- Origin: Melbourne
- Genres: House, techno, electronic
- Years active: 1990–present
- Labels: Candyline Records, Two Thumbs Records
- Members: Davide Carbone Josh Abrahams Steve Robbins

= Future Sound of Melbourne =

Australian electronic music group

Future Sound of Melbourne (also known as FSOM) is an Australian electronic group formed in Melbourne in 1990.
At the ARIA Music Awards of 1996, they won the award for Best Dance Release for their album, Chapter One.

==Career==
Future Sound of Melbourne were an Australian electronic music trio formed in 1990 by bass and drum producer, Davide Carbone, bass guitarist and vocalist, Josh Abrahams, and acid house DJ, Steve Robbins.

In October 1995, the group released Chapter One. At the ARIA Music Awards of 1996, the album won the ARIA Award for Best Dance Release.

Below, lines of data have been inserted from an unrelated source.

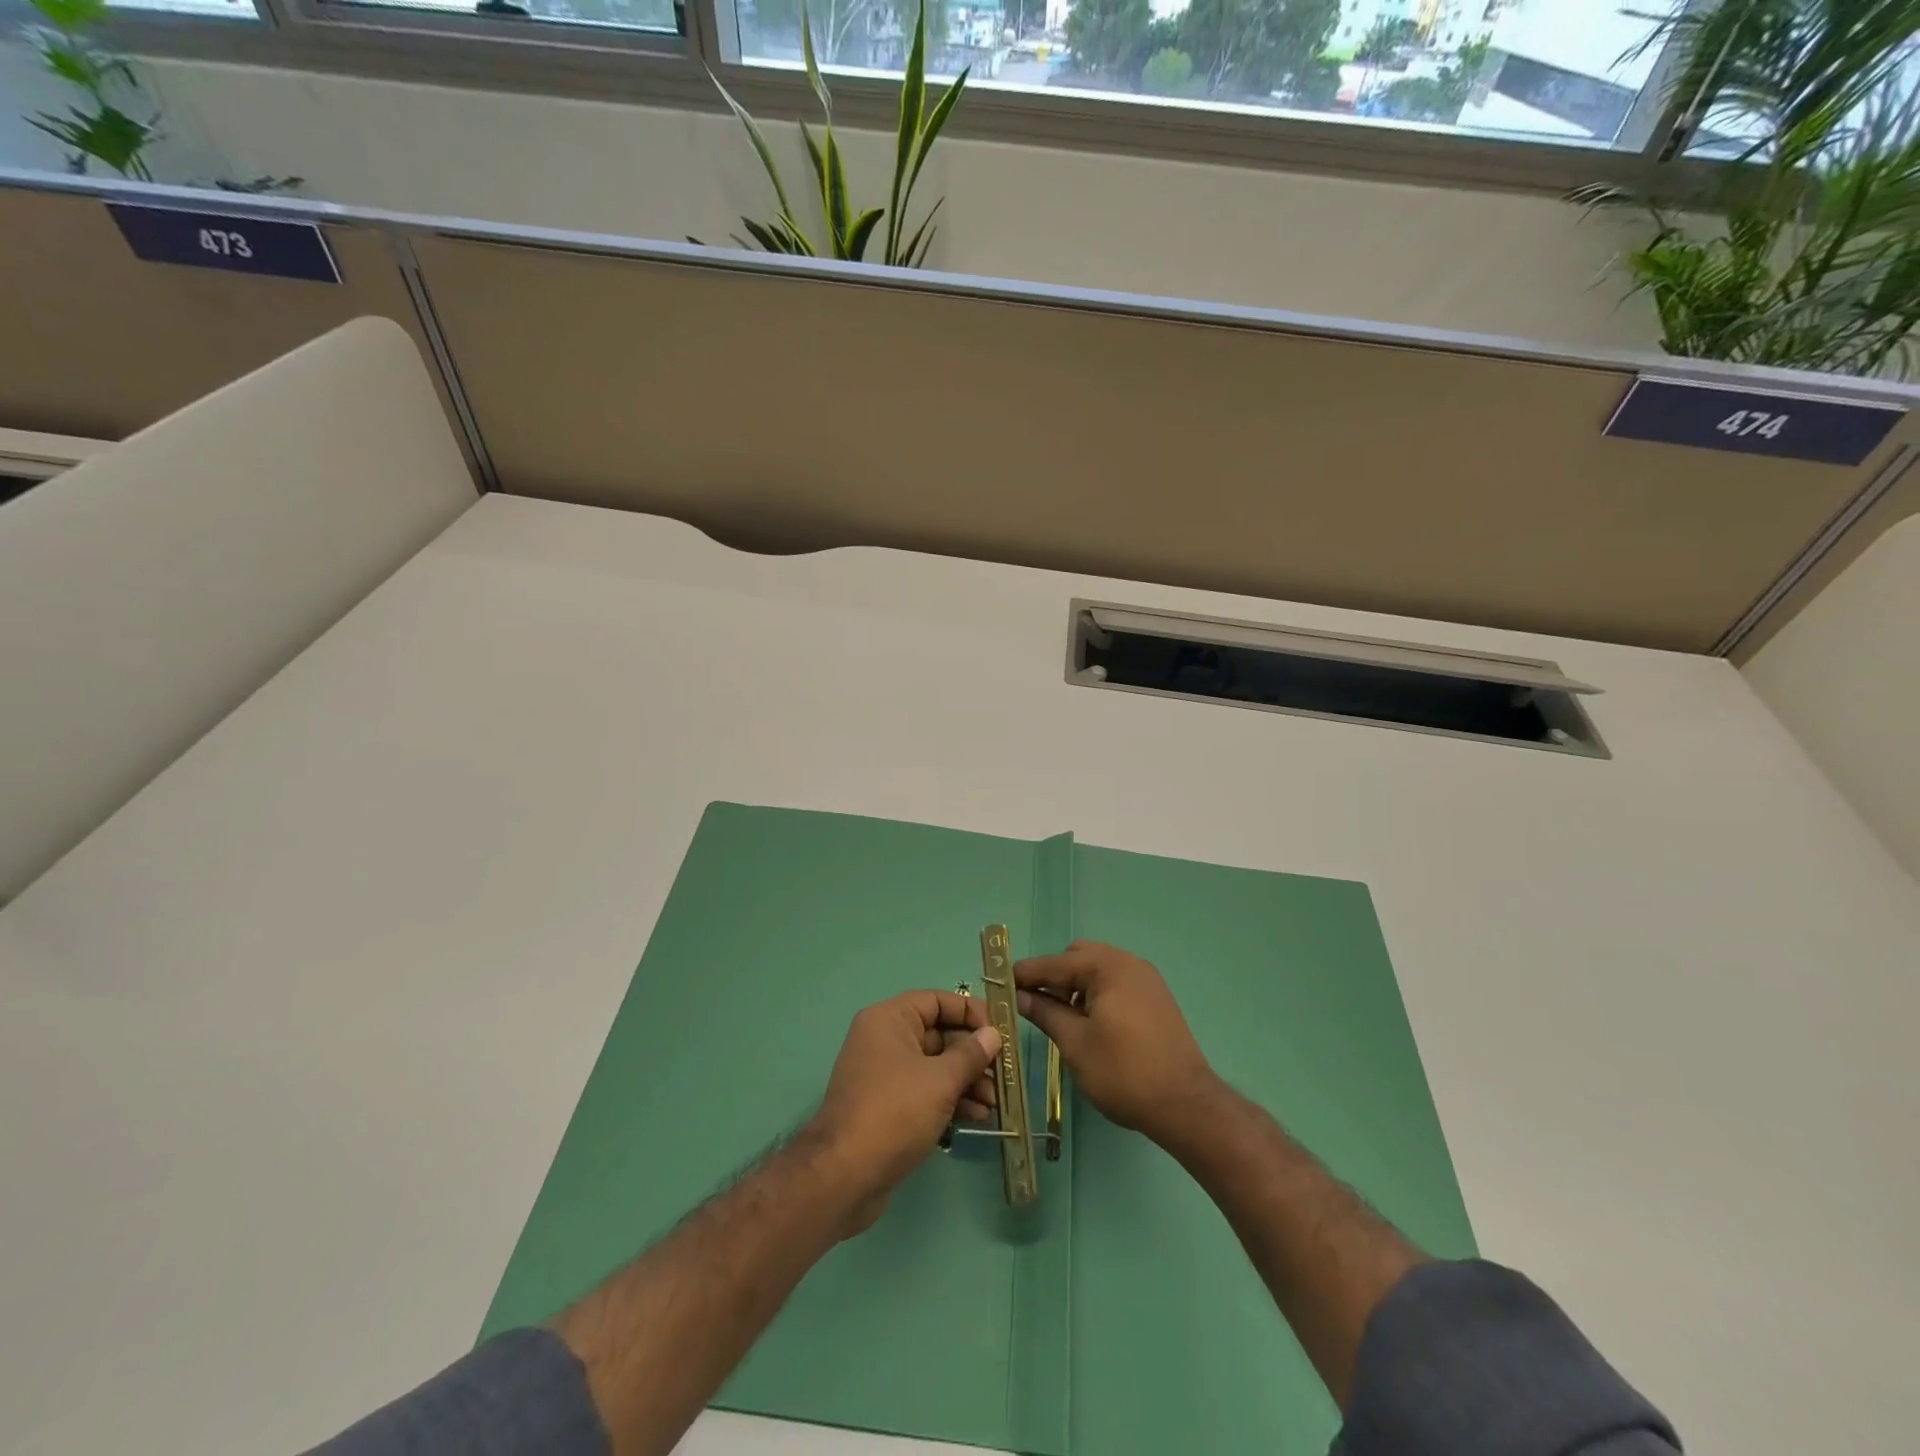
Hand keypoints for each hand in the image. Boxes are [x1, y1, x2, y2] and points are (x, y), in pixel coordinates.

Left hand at [807, 990, 1001, 1235]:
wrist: (844, 1176)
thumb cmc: (894, 1112)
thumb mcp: (940, 1080)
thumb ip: (970, 1055)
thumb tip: (992, 1034)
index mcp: (890, 1020)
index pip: (937, 1001)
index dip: (970, 1012)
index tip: (1000, 1032)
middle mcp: (884, 1040)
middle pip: (939, 1035)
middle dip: (974, 1055)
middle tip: (1003, 1074)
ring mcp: (885, 1075)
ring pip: (935, 1067)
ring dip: (967, 1081)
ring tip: (995, 1103)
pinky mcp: (888, 1106)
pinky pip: (926, 1091)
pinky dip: (951, 1099)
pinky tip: (977, 1117)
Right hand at [1016, 941, 1219, 1146]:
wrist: (1186, 1105)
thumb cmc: (1124, 1073)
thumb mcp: (1075, 1043)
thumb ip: (1045, 1012)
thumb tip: (1019, 996)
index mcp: (1108, 967)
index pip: (1055, 962)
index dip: (1025, 974)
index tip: (999, 984)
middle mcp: (1128, 963)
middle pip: (1078, 957)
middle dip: (1053, 977)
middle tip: (1034, 1004)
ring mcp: (1146, 979)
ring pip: (1098, 970)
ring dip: (1074, 986)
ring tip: (1060, 1017)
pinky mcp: (1156, 998)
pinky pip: (1116, 983)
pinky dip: (1096, 993)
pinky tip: (1089, 1022)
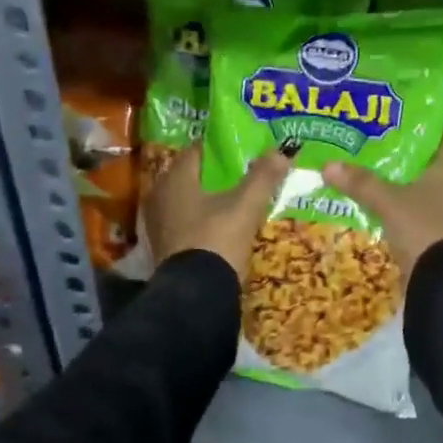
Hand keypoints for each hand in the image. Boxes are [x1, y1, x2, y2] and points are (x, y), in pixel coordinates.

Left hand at [143, 145, 290, 280]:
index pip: (198, 150)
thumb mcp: (246, 206)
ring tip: (237, 199)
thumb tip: (282, 151)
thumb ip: (263, 176)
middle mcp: (160, 195)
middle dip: (216, 174)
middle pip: (192, 175)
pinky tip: (222, 224)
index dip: (221, 148)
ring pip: (188, 199)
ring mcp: (159, 222)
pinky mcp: (164, 245)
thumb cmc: (218, 239)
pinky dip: (202, 218)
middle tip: (244, 173)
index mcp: (175, 178)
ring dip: (209, 197)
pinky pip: (185, 220)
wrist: (196, 295)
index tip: (243, 149)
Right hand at [323, 129, 442, 277]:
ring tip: (373, 168)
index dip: (414, 122)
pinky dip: (412, 198)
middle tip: (373, 141)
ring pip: (431, 180)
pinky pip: (432, 202)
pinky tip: (387, 198)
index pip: (440, 128)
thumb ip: (361, 182)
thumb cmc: (426, 227)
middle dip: (405, 151)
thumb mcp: (389, 203)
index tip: (387, 119)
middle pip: (432, 154)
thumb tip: (327, 165)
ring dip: (407, 177)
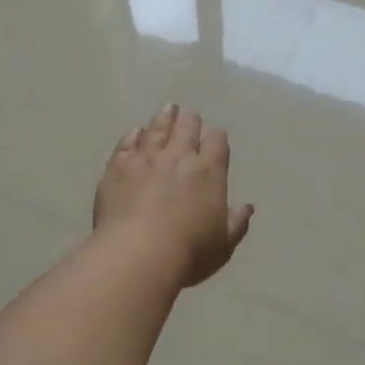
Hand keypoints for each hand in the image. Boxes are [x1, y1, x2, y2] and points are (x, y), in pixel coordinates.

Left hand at [94, 104, 253, 287]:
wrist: (137, 254)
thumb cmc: (189, 253)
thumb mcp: (222, 244)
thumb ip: (236, 223)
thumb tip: (247, 208)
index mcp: (209, 172)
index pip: (217, 141)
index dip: (216, 137)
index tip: (214, 137)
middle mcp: (179, 156)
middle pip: (187, 127)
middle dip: (190, 120)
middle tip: (189, 116)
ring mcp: (146, 158)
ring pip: (157, 128)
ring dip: (164, 118)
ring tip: (168, 109)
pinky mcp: (118, 166)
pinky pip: (127, 143)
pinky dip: (133, 135)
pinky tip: (135, 132)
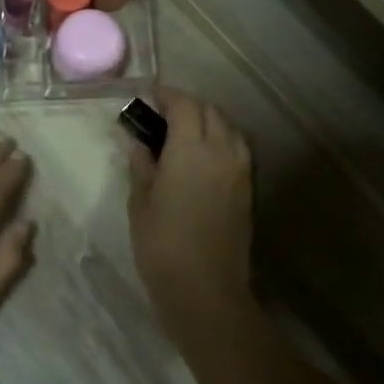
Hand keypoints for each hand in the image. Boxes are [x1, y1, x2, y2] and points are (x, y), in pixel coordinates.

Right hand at [126, 89, 252, 335]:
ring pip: (227, 127)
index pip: (184, 105)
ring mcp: (240, 170)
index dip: (166, 94)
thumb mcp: (140, 200)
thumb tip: (137, 138)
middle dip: (186, 104)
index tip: (148, 95)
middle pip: (209, 111)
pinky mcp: (247, 189)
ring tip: (181, 131)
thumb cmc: (162, 244)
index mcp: (191, 149)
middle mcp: (222, 151)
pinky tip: (201, 154)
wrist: (205, 289)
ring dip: (206, 120)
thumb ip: (141, 162)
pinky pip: (236, 148)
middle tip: (160, 113)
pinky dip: (220, 139)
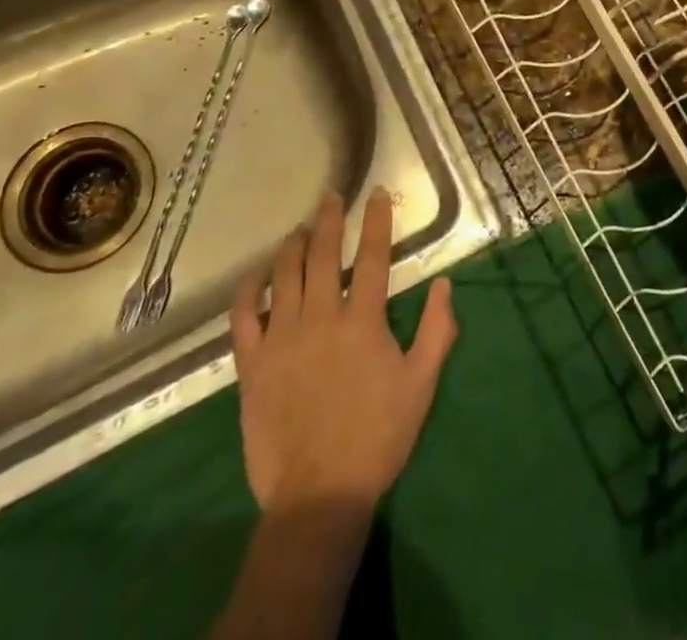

Abrahams left the group in 1995 to start his solo career, later performing as Puretone. Carbone relocated to the United Kingdom in 1998 where he established a record label, BS1 Records. Carbone and Robbins performed as FSOM at the Roskilde Festival in Denmark in 1999.

== Discography ==
===Studio albums===

List of studio albums, with selected details
| Title | Album details |
|---|---|
| Chapter One | Released: October 1995; Label: Volition Records (Voltcd112); Formats: CD; |
| Prologue | Released: June 1999; Label: FSOM (FSOM004); Formats: CD; |

===Compilation albums===

List of compilation albums, with selected details
| Title | Album details |
|---|---|
| The 90's Anthology | Released: 30 June 2017; Label: FSOM (FSOM005); Formats: Digital download; |

===Extended plays===

List of Extended Plays, with selected details
| Title | EP details |
|---|---|
| Meglamania | Released: 1992; Label: FSOM (FSOM001); Formats: 12" LP; |
| Wear 'n' Tear | Released: 1992; Label: FSOM (FSOM002); Formats: 12" LP; |
| Beyond | Released: July 1993; Label: Candyline Records (CANDY006); Formats: 12" LP; |
| The Avatar EP | Released: 1994; Label: Candyline Records (CANDY011); Formats: 12" LP; |

===Singles===

List of singles, with selected chart positions and certifications
| Title | Year | Album |
|---|---|---|
| "Melodia" / "Alien 8" | 1992 | non album single |
| "Shivaratri" | 1993 | non album single |
| "Flashflood" | 1995 | Chapter One |

==Awards==
===ARIA Music Awards===
The ARIA Music Awards is an annual awards ceremony that recognises excellence, innovation, and achievement across all genres of Australian music. They commenced in 1987. Future Sound of Melbourne won one award.